In the case of a recent assignment, the celestial examination was that of the Cincinnati Latitude Observatory which operated from 1899 to 1915. The observatory was part of a system of an early international astronomical program supporting geodesy research.
If you don’t recall geodesy from your grade school or high school science programs, it’s possible that it wasn’t included. Geodesy, a branch of mathematics that deals with measuring several properties of the earth, including its shape, its orientation in space and its gravity field. The latitude observatories measured the “wobble” of the earth on its axis and that research is part of the foundation of GPS technology.
Six observatories, including the one in Cincinnati, held positions around the globe on roughly the 39th parallel. Two observatories besides the one in Cincinnati were located in the United States, with one in Gaithersburg, MD and the other in Ukiah, California. Outside the U.S., the latitude observatory locations were Mizusawa, Iwate in Japan, Charjui, Turkestan and Carloforte, Italy.

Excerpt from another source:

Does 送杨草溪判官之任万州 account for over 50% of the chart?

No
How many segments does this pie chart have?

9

Ground Penetrating Radar Locates the Telescope Pillar
Dave Doyle, of Base 9 Geodetic Consulting Services, provided this background about the observatory and the role The Underground Detective’s ground penetrating radar had in successfully locating the remains of the foundation of the telescope pillar for the Cincinnati Latitude Observatory.

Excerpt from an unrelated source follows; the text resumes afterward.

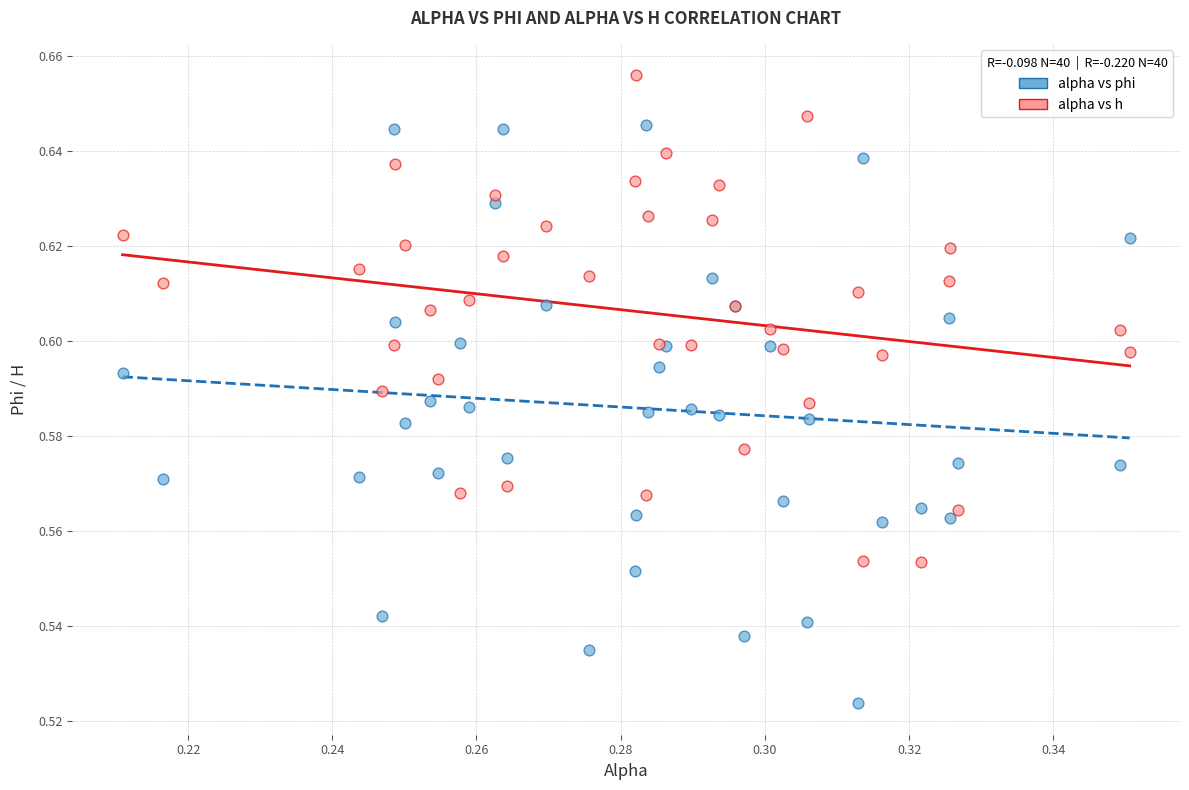

Which series reaches the minimum Y coordinate?

alpha vs phi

“I personally am very grateful for your support of our effort to recover the foundation for the telescope pillar for the Cincinnati Latitude Observatory…We have been in negotiation with the Cincinnati Observatory and the University of Cincinnati for the past two years to try and recover and eventually remark and commemorate this site for its contribution to the science of geodesy and specifically its role in helping determine the magnitude of how the earth wobbles on its axis. The pier that supported the telescope here had been removed many years ago, and there was nothing at ground level that gives any indication of its location.
This unusual and fascinating project came by way of the Professional Land Surveyors of Ohio (PLSO), who had agreed to help out the Surveyor’s Historical Society as a volunteer community outreach project. Dave, who had been involved with the latitude observatory program at the National Geodetic Survey, was aware of the Cincinnati site, and made contact with the Cincinnati Observatory Center about the possibility of locating the foundation for the telescope pillar.

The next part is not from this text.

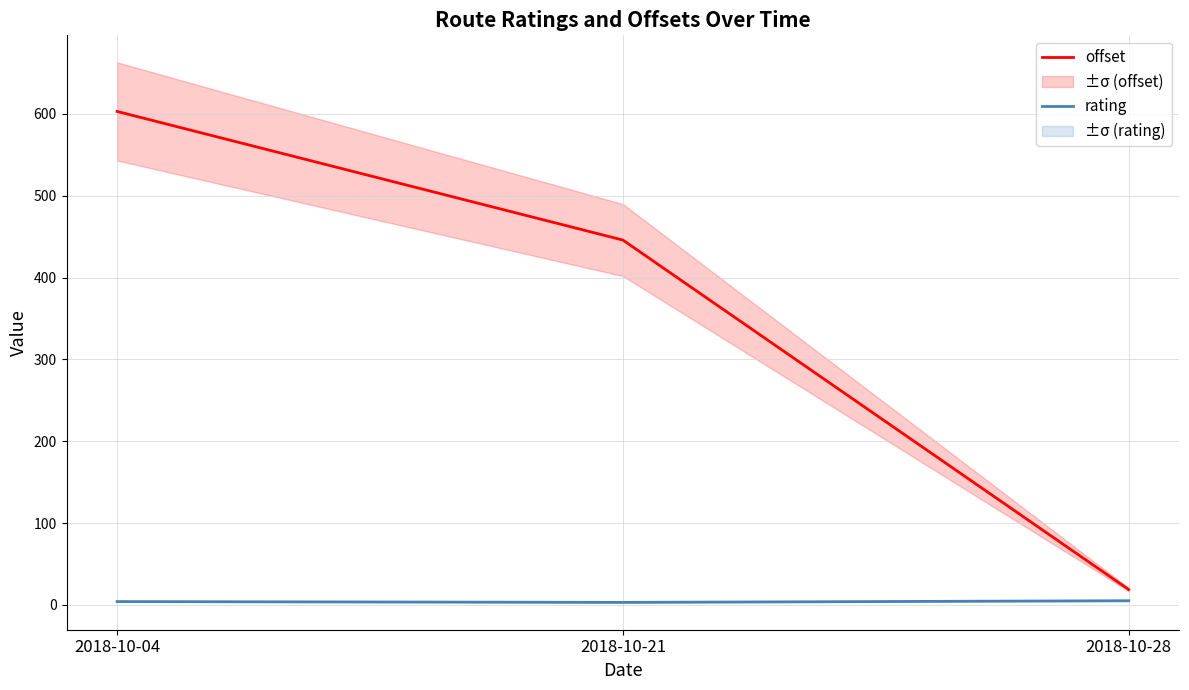

Between 2018-10-04 and 2018-10-21, which series saw the biggest shift?

offset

The project required approval from University of Cincinnati, who owns the site on which the Cincinnati Latitude Observatory stood. While it took a couple years to obtain that approval, it was only a matter of minutes for The Underground Detective to locate the telescope pillar foundation.
Dave reflected, “We thought we had a pretty good idea of where it was, but your GPR really helped nail it down. We were very lucky that the remains were quite shallow. We had anticipated that it could have been several feet.”
A short video about the Gaithersburg latitude observatory site provides insight about how the one in Cincinnati would have looked and operated. Just consider that Cincinnati, along with this site in Gaithersburg, MD, was a part of network of observatories around the globe that served a common international scientific research objective.
For The Underground Detective, this was more than a search beneath the soil. It was a look back in time, around the world and out to the stars, all at once!